◆ MATERIAL FOR THIS TASK ◆
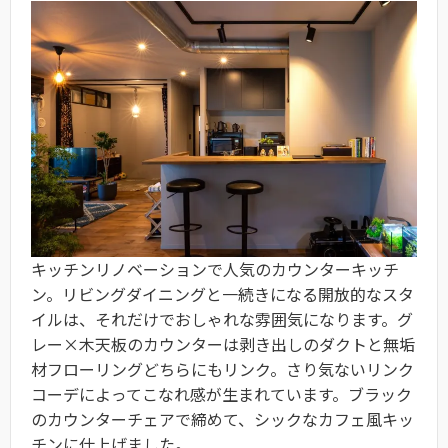
キッチンリノベーションで人気のカウンターキッチ
ン。リビングダイニングと一続きになる開放的なスタ
イルは、それだけでおしゃれな雰囲気になります。グ
レー×木天板のカウンターは剥き出しのダクトと無垢
材フローリングどちらにもリンク。さり気ないリンク
コーデによってこなれ感が生まれています。ブラック
のカウンターチェアで締めて、シックなカフェ風キッ
チンに仕上げました。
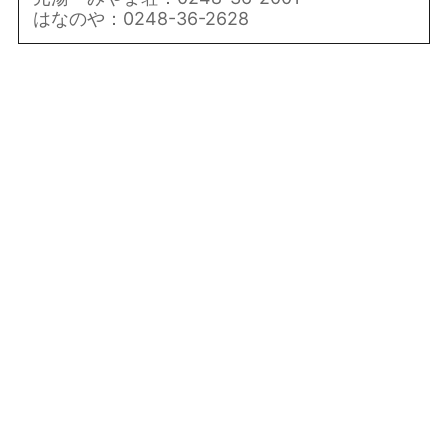
はなのや：0248-36-2628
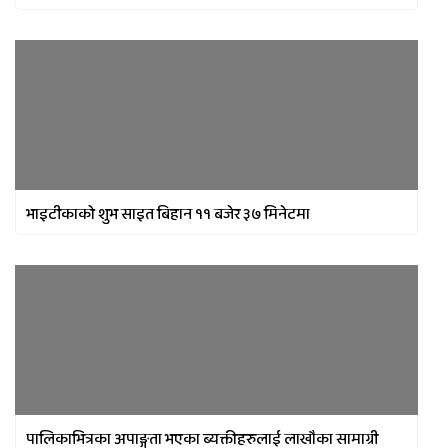
भाइटीकाको शुभ साइत बिहान ११ बजेर ३७ मिनेटमा
पालिकाभित्रका अपाङ्गता भएका ब्यक्तीहरुलाई लाखौका सामाग्री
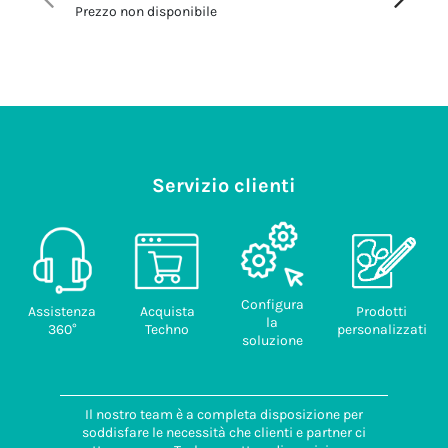
Prezzo non disponibile
Prezzo no
Servizio clienti
Configura
Assistenza
Acquista
Prodotti
la
360°
Techno
personalizzati
soluzione
Il nostro team è a completa disposizione per
soddisfare le necessità che clienti e partner ci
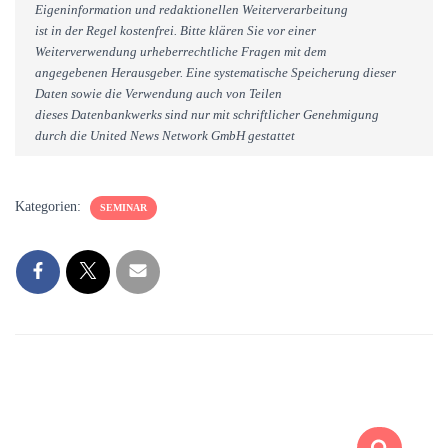
Eigeninformation und redaktionellen Weiterverarbeitung
ist in der Regel kostenfrei. Bitte klären Sie vor einer
Weiterverwendung urheberrechtliche Fragen mit dem
angegebenen Herausgeber. Eine systematische Speicherung dieser
Daten sowie die Verwendung auch von Teilen
dieses Datenbankwerks sind nur mit schriftlicher Genehmigung
durch die United News Network GmbH gestattet
Kategorien:
SEMINAR
S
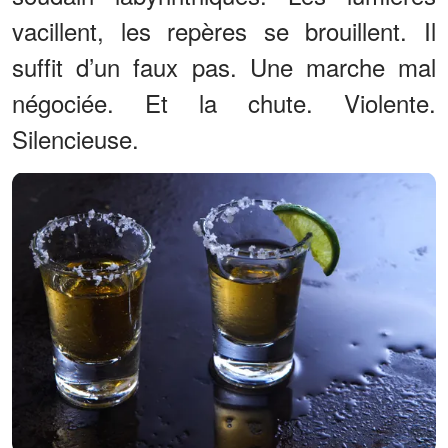
vacillent, les repères se brouillent. Il
suffit d’un faux pas. Une marche mal
négociée. Et la chute. Violente.
Silencieuse.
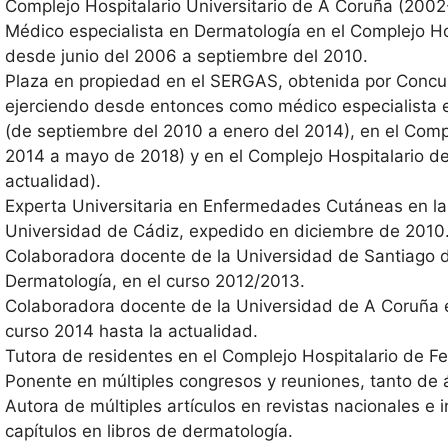
Complejo Hospitalario Universitario de A Coruña (200
Médico especialista en Dermatología en el Complejo Ho
desde junio del 2006 a septiembre del 2010.
Plaza en propiedad en el SERGAS, obtenida por Concu
ejerciendo desde entonces como médico especialista e
(de septiembre del 2010 a enero del 2014), en el Compl
2014 a mayo de 2018) y en el Complejo Hospitalario de
actualidad).
Experta Universitaria en Enfermedades Cutáneas en la E
Universidad de Cádiz, expedido en diciembre de 2010
Colaboradora docente de la Universidad de Santiago 
Dermatología, en el curso 2012/2013.
Colaboradora docente de la Universidad de A Coruña e
curso 2014 hasta la actualidad.
Tutora de residentes en el Complejo Hospitalario de F
Ponente en múltiples congresos y reuniones, tanto de 
Autora de múltiples artículos en revistas nacionales e 
capítulos en libros de dermatología.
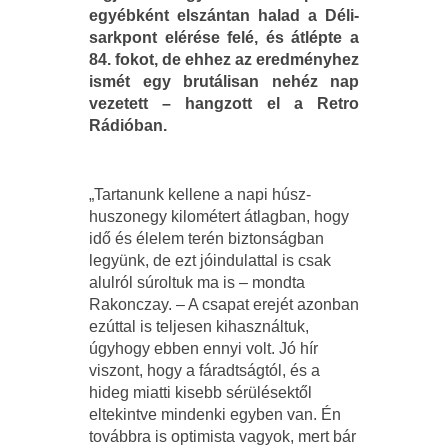
egyébként elszántan halad a Déli-
sarkpont elérése felé, és átlépte a
84. fokot, de ehhez az eredményhez
ismét egy brutálisan nehéz nap
vezetett – hangzott el a Retro
Rádióban.
„Tartanunk kellene a napi húsz-
huszonegy kilométert átlagban, hogy
idő és élelem terén biztonságban
legyünk, de ezt jóindulattal is csak
alulról súroltuk ma is – mondta
Rakonczay. – A csapat erejét azonban
ezúttal is teljesen kihasználtuk,
úgyhogy ebben ennyi volt. Jó hír
viszont, hogy a fáradtságtól, és a
hideg miatti kisebb sérülésektől
eltekintve mindenki egyben van. Én
továbbra is optimista vagyok, mert bár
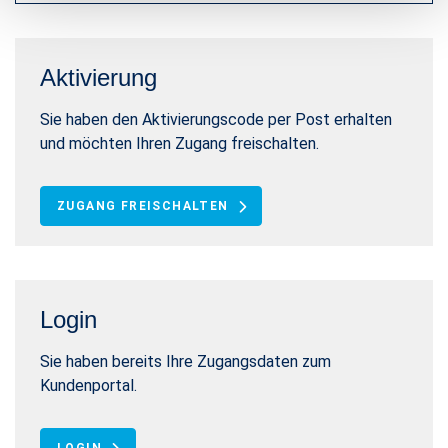
Aktivierung
Sie haben den Aktivierungscode per Post erhalten
und möchten Ihren Zugang freischalten.
ZUGANG FREISCHALTEN
Login
Sie haben bereits Ihre Zugangsdaten zum
Kundenportal.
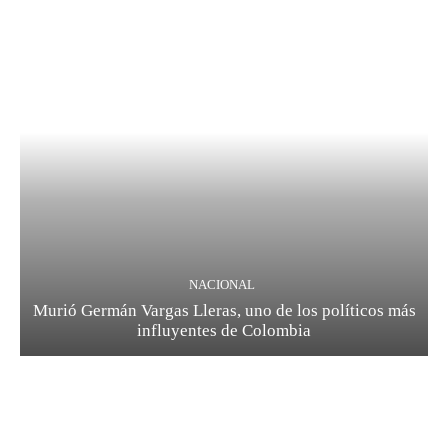
NACIONAL
Murió Germán Vargas Lleras, uno de los políticos más
influyentes de Colombia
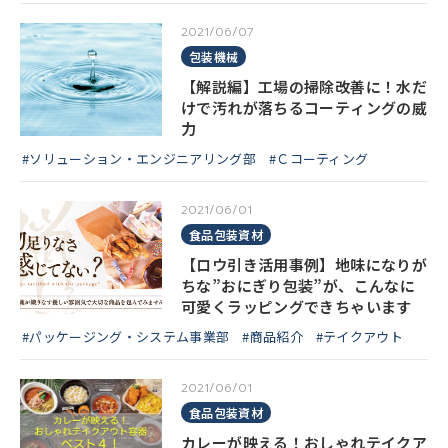
2021/06/07
包装機械
【解説編】工場の掃除改善に！水だ
けで汚れが落ちるコーティングの威
力
#ソリューション・エンジニアリング部
#Ｃコーティング
2021/06/01
食品包装資材
【ロウ引き活用事例】地味になりが
ちな”おにぎり包装”が、こんなに
可愛くラッピングできちゃいます
#パッケージング・システム事業部
#商品紹介
#テイクアウト
2021/06/01
食品包装資材
カレーが映える！おしゃれテイクア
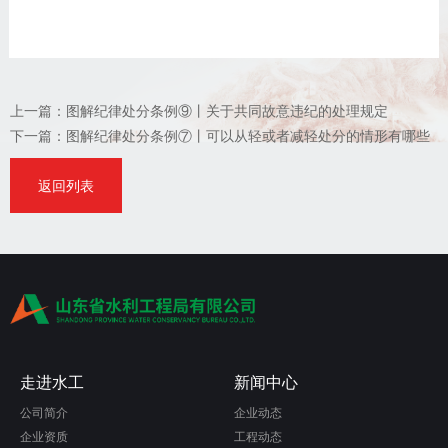
上一篇：
图解纪律处分条例⑨丨关于共同故意违纪的处理规定
下一篇：
图解纪律处分条例⑦丨可以从轻或者减轻处分的情形有哪些
返回列表
走进水工
新闻中心
公司简介
企业动态
企业资质
工程动态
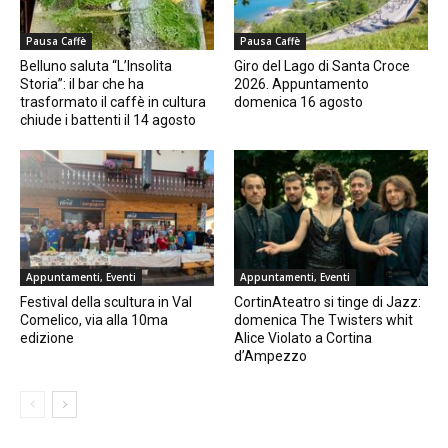
Pausa Caffè
Pausa Caffè
Belluno saluta “L’Insolita
Giro del Lago di Santa Croce
Storia”: il bar che ha
2026. Appuntamento
trasformato il caffè in cultura
domenica 16 agosto
chiude i battenti il 14 agosto
Appuntamenti, Eventi
Appuntamenti, Eventi
Festival della scultura in Val
CortinAteatro si tinge di Jazz:
Comelico, via alla 10ma
domenica The Twisters whit
edizione
Alice Violato a Cortina
d’Ampezzo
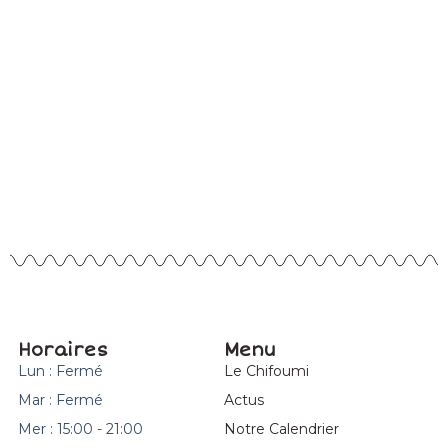
Horaires
Menu
Lun : Fermé
Le Chifoumi
Mar : Fermé
Actus
Mer : 15:00 - 21:00
Notre Calendrier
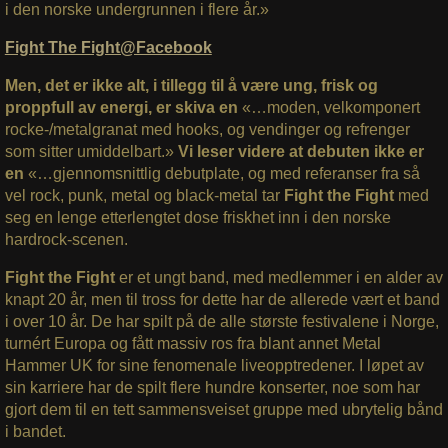
i den norske undergrunnen i flere år.»
Fight The Fight@Facebook
Men, det er ikke alt, i tillegg til å være ung, frisk og
proppfull av energi, er skiva en
«…moden, velkomponert
rocke-/metalgranat med hooks, og vendinger og refrenger
som sitter umiddelbart.»
Vi leser videre at debuten ikke er
en
«…gjennomsnittlig debutplate, og med referanser fra så
vel rock, punk, metal og black-metal tar
Fight the Fight
med
seg en lenge etterlengtet dose friskhet inn i den norske
hardrock-scenen.
Fight the Fight
er et ungt band, med medlemmer i en alder av
knapt 20 år, men til tross for dette har de allerede vært et band
i over 10 år. De har spilt på de alle største festivalene i Norge,
turnért Europa og fått massiv ros fra blant annet Metal
Hammer UK for sine fenomenale liveopptredener. I løpet av
sin karriere har de spilt flere hundre konserter, noe som har
gjort dem til en tett sammensveiset gruppe med ubrytelig bånd
i bandet.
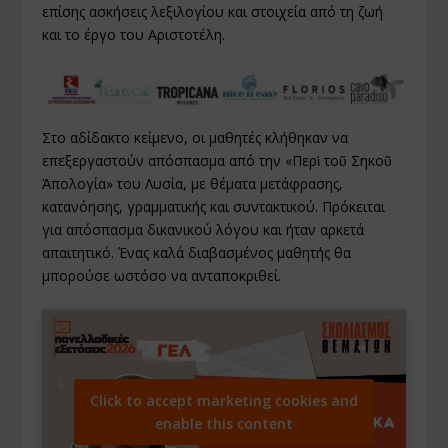
επίσης ασκήσεις λεξιλογίου και στοιχεία από τη ζωή
και το έργο του Αριστοτέλη.
Στο αδίδακτο κείμενο, οι μαθητές κλήθηκαν να
επεξεργαστούν απόσπασμα από την «Περὶ τοῦ Σηκοῦ
Ἀπολογία» του Λυσία, με θέματα μετάφρασης,
κατανόησης, γραμματικής και συντακτικού. Πρόκειται
για απόσπασμα δικανικού λόγου και ήταν αρκετά
απαιτητικό. Ένας καλά διαβασμένος μαθητής θα
μπορούσε ωστόσο να ανταποκριθεί.
Click to accept marketing cookies and
enable this content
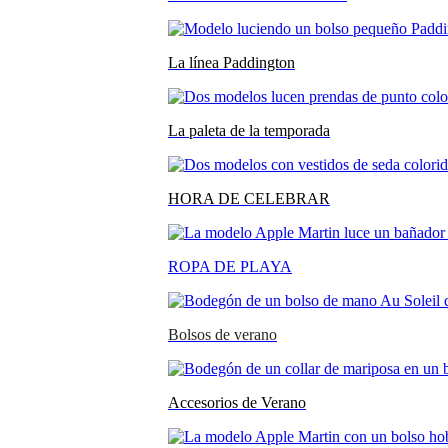
La línea Paddington
La paleta de la temporada
HORA DE CELEBRAR
ROPA DE PLAYA
Bolsos de verano
Accesorios de Verano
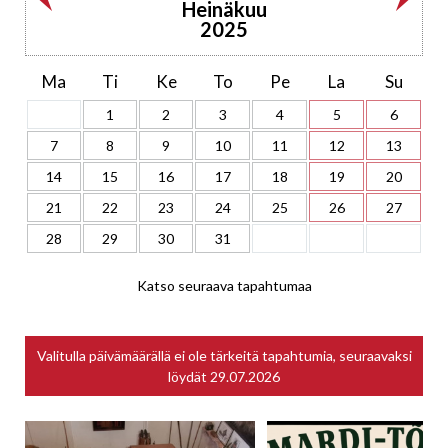
Heinäkuu
2025
Ma
Ti
Ke
To
Pe
La
Su
1
2
3
4
5
6
7
8
9
10
11
12
13
14
15
16
17
18
19
20
21
22
23
24
25
26
27
28
29
30
31
Katso seuraava tapahtumaa
Valitulla päivämäärällä ei ole tärkeitä tapahtumia, seuraavaksi
löydät
29.07.2026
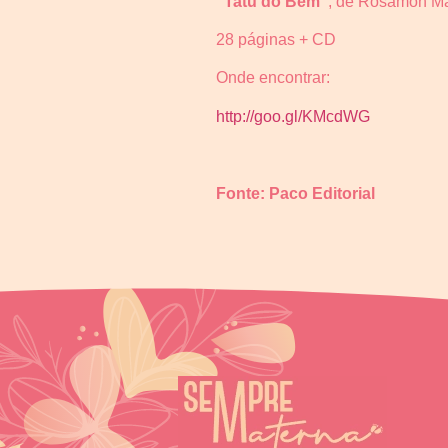
“Tatu do Bem”
, de Rosamon Ma
28 páginas + CD
Onde encontrar:
http://goo.gl/KMcdWG
Fonte: Paco Editorial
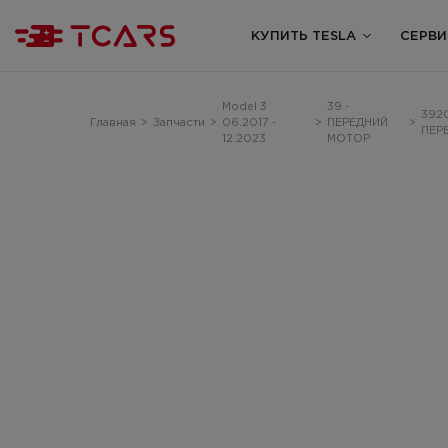
КУПИТЬ TESLA
СЕРВИ
Model 3
39 -
392
Главная
>
Запчасти
>
06.2017 -
>
ПЕРЕДНИЙ
>
ПЕР
12.2023
МОТОР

◆ TASK OBJECTIVE ◆
Copy each line of the records precisely and drop any images they hold.

◆ PROBLEM SOLUTION ◆
キッチンリノベーションで人気のカウンターキッチ
ン。リビングダイニングと一続きになる開放的なスタ
イルは、それだけでおしゃれな雰囲気になります。グ
レー×木天板のカウンターは剥き出しのダクトと無垢
材フローリングどちらにもリンク。さり気ないリンク
コーデによってこなれ感が生まれています。ブラック
のカウンターチェアで締めて、シックなカフェ風キッ
チンに仕上げました。
はなのや：0248-36-2628
भाइटीकाको शुभ साइत बिहान ११ बजेर ३७ मिनेटमा
पालिकाभित्रका अपाङ्गता भएका ब्यक्तीहरुलाई लाखौका सामाग्री
Prezzo non disponibile
Prezzo no
Servizio clienti
Configura
Assistenza
Acquista
Prodotti
la
360°
Techno
personalizzati
soluzione
Il nostro team è a completa disposizione per
soddisfare le necessità che clienti e partner ci
Eigeninformation und redaktionellen Weiterverarbeitung
ist in der Regel kostenfrei. Bitte klären Sie vor einer
Weiterverwendung urheberrechtliche Fragen mit dem
angegebenen Herausgeber. Eine systematische Speicherung dieser
Daten sowie die Verwendung auch von Teilen
dieses Datenbankwerks sind nur mit schriftlicher Genehmigung
durch die United News Network GmbH gestattet
Kategorien:
SEMINAR
S
vacillent, les repères se brouillent. Il
suffit d’un faux pas. Une marche mal
négociée. Et la chute. Violente.
Silencieuse.
Complejo Hospitalario Universitario de A Coruña (200
Médico especialista en Dermatología en el Complejo Ho
desde junio del 2006 a septiembre del 2010.
Plaza en propiedad en el SERGAS, obtenida por Concu
ejerciendo desde entonces como médico especialista e
(de septiembre del 2010 a enero del 2014), en el Compl
2014 a mayo de 2018) y en el Complejo Hospitalario de
actualidad).
Experta Universitaria en Enfermedades Cutáneas en la E
Universidad de Cádiz, expedido en diciembre de 2010
Colaboradora docente de la Universidad de Santiago 
Dermatología, en el curso 2012/2013.
Colaboradora docente de la Universidad de A Coruña e
curso 2014 hasta la actualidad.
Tutora de residentes en el Complejo Hospitalario de F
Ponente en múltiples congresos y reuniones, tanto de 
Autora de múltiples artículos en revistas nacionales e 
capítulos en libros de dermatología.
egyébként elszántan halad a Déli-
sarkpont elérése felé, és átlépte a
84. fokot, de ehhez az eredményhez
ismét egy brutálisan nehéz nap
vezetett – hangzott el a Retro
Rádióban.
„Tartanunk kellene a napi húsz-
huszonegy kilométert átlagban, hogy
idő és élelem terén biztonságban
legyünk, de ezt jóindulattal is csak
alulról súroltuk ma is – mondta
Rakonczay. – A csapat erejét azonban
ezúttal is teljesen kihasználtuk,
úgyhogy ebben ennyi volt. Jó hír
viszont, hogy a fáradtságtól, és a
hideg miatti kisebb sérülésektől
eltekintve mindenki egyben van. Én
továbbra is optimista vagyok, mert bár
Aktivierung
Sie haben den Aktivierungscode per Post erhalten
und möchten Ihren Zugang freischalten.
ZUGANG FREISCHALTEN
Login
Sie haben bereits Ihre Zugangsdaten zum
Kundenportal.
NACIONAL
Murió Germán Vargas Lleras, uno de los políticos más
influyentes de Colombia
2021/06/07
包装機械
【解説編】工場の掃除改善に！水だ
けで汚れが落ちるコーティングの威
力
#ソリューション・エンジニアリング部
#Ｃコーティング
2021/06/01
食品包装資材
【ロウ引き活用事例】地味になりが
ちな”おにぎり包装”が、こんなに
可愛くラッピングできちゃいます
#パッケージング・システム事業部
#商品紹介
#テイクアウト
2021/06/01
食品包装資材
カレーが映える！おしゃれテイクア
上一篇：
图解纪律处分条例⑨丨关于共同故意违纪的处理规定
下一篇：
图解纪律处分条例⑦丨可以从轻或者减轻处分的情形有哪些
返回列表
走进水工
新闻中心
公司简介
企业动态
企业资质
工程动态
Pausa Caffè
Pausa Caffè
Belluno saluta “L’Insolita
Giro del Lago di Santa Croce
Storia”: il bar che ha
2026. Appuntamento
trasformato il caffè in cultura
domenica 16 agosto
chiude i battenti il 14 agosto
Appuntamenti, Eventi
Appuntamenti, Eventi
Festival della scultura in Val
CortinAteatro si tinge di Jazz:
Comelico, via alla 10ma
domenica The Twisters whit
edizione
Alice Violato a Cortina
d’Ampezzo
Horaires
Menu
Lun : Fermé
Le Chifoumi
Mar : Fermé
Actus
Mer : 15:00 - 21:00
Notre Calendrier
i den norske undergrunnen i flere år.»
Fight The Fight@Facebook
Men, det er ikke alt, i tillegg til å være ung, frisk og
proppfull av energi, er skiva en
«…moden, velkomponert
rocke-/metalgranat med hooks, og vendinger og refrenger
som sitter umiddelbart.»
Vi leser videre at debuten ikke er
en
«…gjennomsnittlig debutplate, og med referanser fra så
vel rock, punk, metal og black-metal tar
Fight the Fight
med
seg en lenge etterlengtet dose friskhet inn i den norske
hardrock-scenen.
Fight the Fight
er et ungt band, med medlemmer i en alder av
knapt 20 år, men til tross for dette har de allerede vært et band
i over 10 år. De har spilt på de alle største festivalene i Norge,
turnért Europa og fått massiv ros fra blant annet Metal
Hammer UK for sine fenomenale liveopptredener. I løpet av
sin karriere har de spilt flere hundre konserter, noe som har
gjort dem til en tett sammensveiset gruppe med ubrytelig bånd
i bandet.
επίσης ασκήσεις λεξιλογίου και στοιχεία από τη ζωή
και το έργο του Αριστοτέλη.
Στο αδίδακτο κείμενο, οι μαθητές κλήθηκαν να
επεξεργαστούν απόσπασμα από την «Περὶ τοῦ Σηκοῦ
Ἀπολογία» του Λυσία, με θέματα μετάφρασης,
κατανόησης, γραμματικής και συντακτικού. Πρόκειται
για απόσπασμα δικανικού λόγου και ήταν αρκετά
απαιτητικό. Ένας καλά διαβασμένος μαθητής θα
μπορούσε ωστόσο να ανταποκριθεί.
Click to accept marketing cookies and
enable this content
La línea Paddington
La paleta de la temporada
HORA DE CELEBRAR
ROPA DE PLAYA
Bolsos de verano
Accesorios de Verano
Heinäkuu
2025
Ma
Ti
Ke
To
Pe
La
Su
1
2
3
4
5
6
7
8
9
10
11
12
13
14
15
16
17
18
19
20
21
22
23
24
25
26
27
28
29
30
31
Katso seuraava tapahtumaa
Valitulla päivämäärällä ei ole tärkeitä tapahtumia, seuraavaksi
löydät
29.07.2026
“Tatu do Bem”
, de Rosamon Ma
28 páginas + CD
Onde encontrar:
http://goo.gl/KMcdWG
Fonte: Paco Editorial
КУПИТЬ TESLA
СЕРВИ
Model 3
39 -
392
Главная
>
Запчасти
>
06.2017 -
>
ПЕРЕДНИЙ
>
ПЕР
12.2023
МОТОР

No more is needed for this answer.